_Try it_.
Some lines below hold "left". Pick them out and copy them.

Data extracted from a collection
======
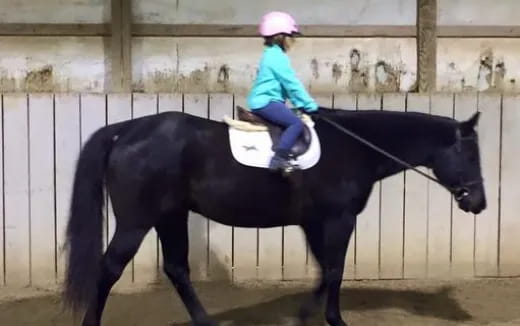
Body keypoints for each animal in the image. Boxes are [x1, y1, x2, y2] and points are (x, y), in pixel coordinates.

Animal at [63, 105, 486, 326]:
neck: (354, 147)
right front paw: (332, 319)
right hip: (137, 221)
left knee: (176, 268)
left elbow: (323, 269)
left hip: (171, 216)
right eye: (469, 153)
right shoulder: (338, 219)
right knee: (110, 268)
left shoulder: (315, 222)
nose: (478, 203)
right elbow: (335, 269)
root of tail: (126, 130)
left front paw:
======
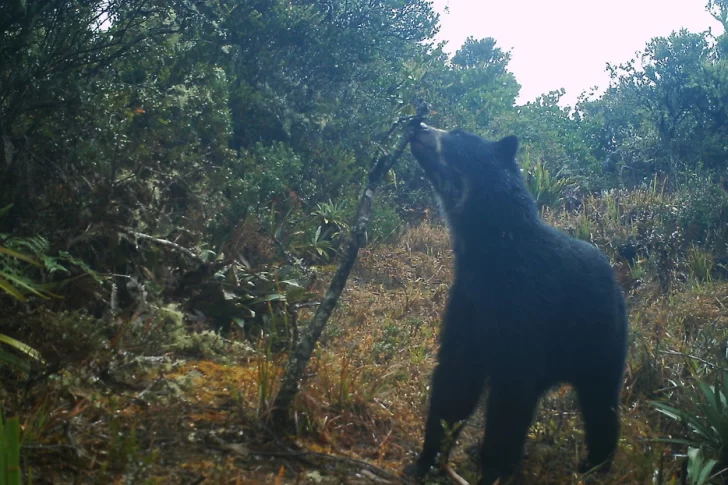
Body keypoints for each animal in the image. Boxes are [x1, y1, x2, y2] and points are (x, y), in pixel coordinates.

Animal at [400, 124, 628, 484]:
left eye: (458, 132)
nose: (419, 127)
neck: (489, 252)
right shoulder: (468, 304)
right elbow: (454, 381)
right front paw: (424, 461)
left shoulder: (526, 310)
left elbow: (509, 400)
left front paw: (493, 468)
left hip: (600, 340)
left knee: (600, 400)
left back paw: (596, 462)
======
_Response to the task_.
left knee: (176, 268)
left elbow: (323, 269)
left hip: (171, 216)
left shoulder: (315, 222)
left front paw:
left eye: (458, 132)
left shoulder: (526, 310)
left elbow: (509, 400)
left front paw: (493, 468)
left hip: (600, 340)
left knee: (600, 400)
left back paw: (596, 462)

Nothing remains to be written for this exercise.